Twenty-four GSE students will begin receiving instruction from Fordham faculty members beginning next May. That fall, the graduate students will do their coursework in underperforming city schools under the guidance of mentor-teachers.

A second cohort of 24 graduate students will join the program the following year.

James Hennessy, Ph.D., dean of GSE, said the grant drew interest from 38 educational institutions, but was awarded to only to 11 institutions. Hennessy noted that GSE’s success in joining the program reflects changes it is making to teacher education.

“It’s changing the way we do teacher preparation,” Hennessy said. “It’s a direction that our faculty has been working toward, and the grant will enable us to bring that work forward. So it’s significant.”

The schools in which GSE students will be working must be from a list of low-performing schools with high populations of minority students. In total, GSE maintains partnerships with 25 schools around the city.

“For a lot of folks who submitted applications, getting partnership agreements with schools on the list was not an easy task,” Hennessy said. “Ours was made a little bit easier because we already had relationships with them.”

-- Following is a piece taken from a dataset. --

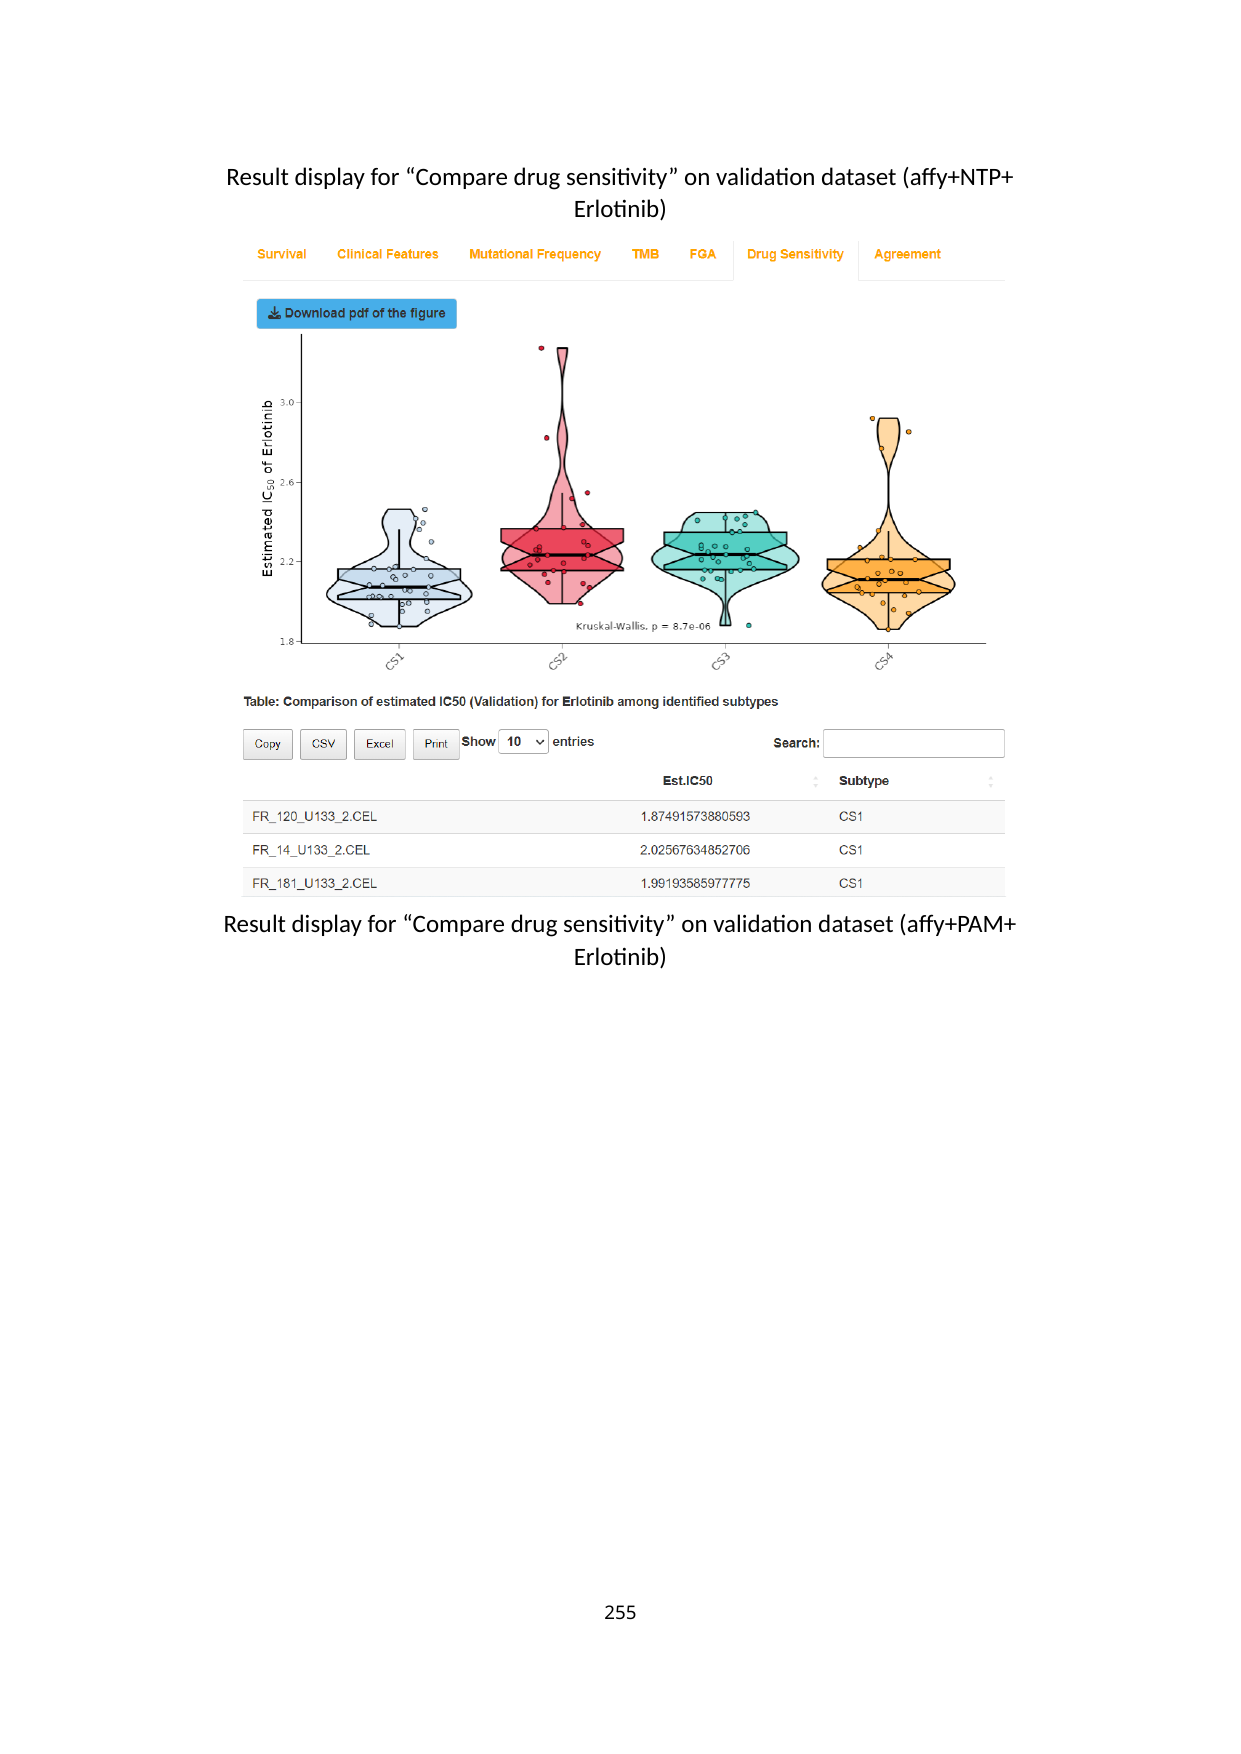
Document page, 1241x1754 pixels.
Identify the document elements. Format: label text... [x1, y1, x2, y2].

picture [241, 241, 1007, 897]
text Result display for “Compare drug sensitivity” on validation dataset (affy+PAM+ Erlotinib) [187, 225, 1053, 972]
text Result display for “Compare drug sensitivity” on validation dataset (affy+NTP+ Erlotinib) [187, 160, 1053, 225]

While there always has been an element of student teaching at GSE, this will flip the graduate students’ time from roughly 70 percent on campus and 30 percent teaching in actual classrooms to a 40/60 percent split, respectively, said Marshall George, Ed.D., associate professor of English and literacy education and associate chair of the Division of Curriculum and Teaching.

“One of the reasons we were so successful in the grant proposal is that we were already moving in this direction,” George said. “We had piloted a version of this with Van Guard High School on the East Side, and now we’re in year two of that pilot.”

How needy are the schools in question? In the months since Fordham applied for the grant, two of the five schools GSE had planned to teach in have been shuttered by the Department of Education for their low performance.

“As a Jesuit university, part of our mission is to improve education, so we’ve been preparing teachers to go into these types of schools,” he said.

The search for replacement schools is underway. The other three schools GSE is working with are Discovery High School 549, Joseph H. Wade Intermediate School 117 and Angelo Patri Middle School 391—all in the Bronx.

“By doing this in very high-need, low-performing schools, we’re taking a risk that we’re going to be able to provide high-quality instruction sufficient that those schools eventually will become better-performing schools,” Hennessy said.

“The faculty had been preparing for this kind of change in our regular teacher program, so we weren’t surprised by it,” he continued. “This encouraged us to speed up the process. It’s a challenge, but it’s a good challenge. It’s the kind of challenge we want to have.”